2-3 scallions, trimmed and thinly-sliced

½-1 teaspoon commercial powdered wasabi

1 teaspoon umeboshi paste (pickled plum paste), optional

2 heaping teaspoons white or red miso

— Toasted sesame oil

— Handful of cilantro leaves, chopped, or several spearmint leaves, shredded

— Sriracha or other hot sauce

Brew the puer or green tea according to the instructions in the note at the end of this recipe. Set it aside and keep hot.

Divide the hot rice between large individual bowls and scatter carrot or beet, protein, seaweed and scallions over it.

Divide the wasabi, umeboshi paste and miso between the two servings, putting it on top of the rice. Shake a few drops of sesame oil on top.

Pour the tea over the rice, pouring in concentric circles so all the rice is moistened and the tea pools in the bowl. Sprinkle the cilantro over everything.

Use chopsticks to stir the mixture so the wasabe, umeboshi and miso mix with the tea.

Enjoy right away, with the hot sauce alongside.

Note: Puer tea comes from the Yunnan region of China. A local company, Pure Puer, sells high-quality, authentic puer at two local farmers markets (Santa Rosa Original and Sebastopol) and via their website, purepuer.com. To make tea for this dish, put the tablespoon of tea into a small teapot.

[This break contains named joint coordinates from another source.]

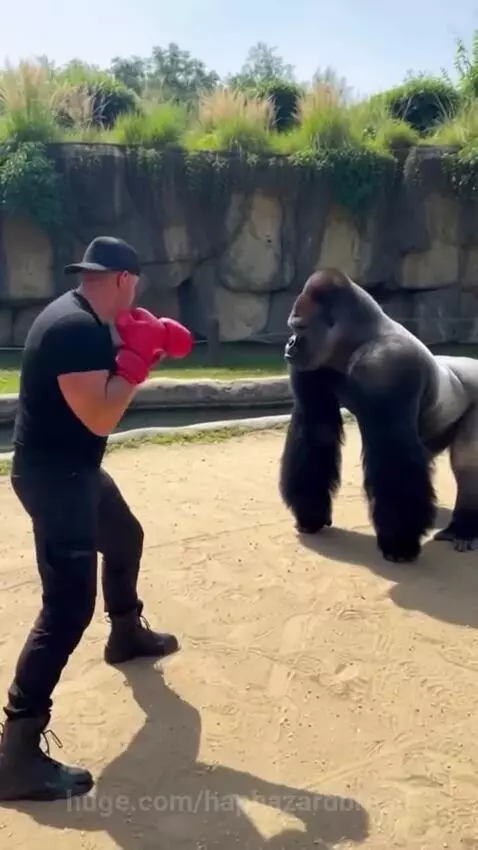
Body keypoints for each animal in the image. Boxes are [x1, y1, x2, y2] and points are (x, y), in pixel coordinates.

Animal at [279, 267, 478, 563]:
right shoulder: (312, 366)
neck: (357, 339)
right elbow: (316, 431)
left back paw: (464, 527)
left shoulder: (387, 364)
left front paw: (399, 543)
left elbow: (391, 451)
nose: (290, 343)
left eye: (299, 327)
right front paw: (310, 512)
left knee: (465, 461)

Pour almost-boiling water (205 degrees for black, 185 degrees for green) over it, immediately pour the water off and repeat this step. Fill the teapot with water, wait about 15 seconds and decant into a clean jar or teapot. Repeat.

Save these first two infusions for drinking. Use the third or fourth infusion, which will likely be the most robust in flavor, for the ochazuke; you’ll need about 1½ to 2½ cups.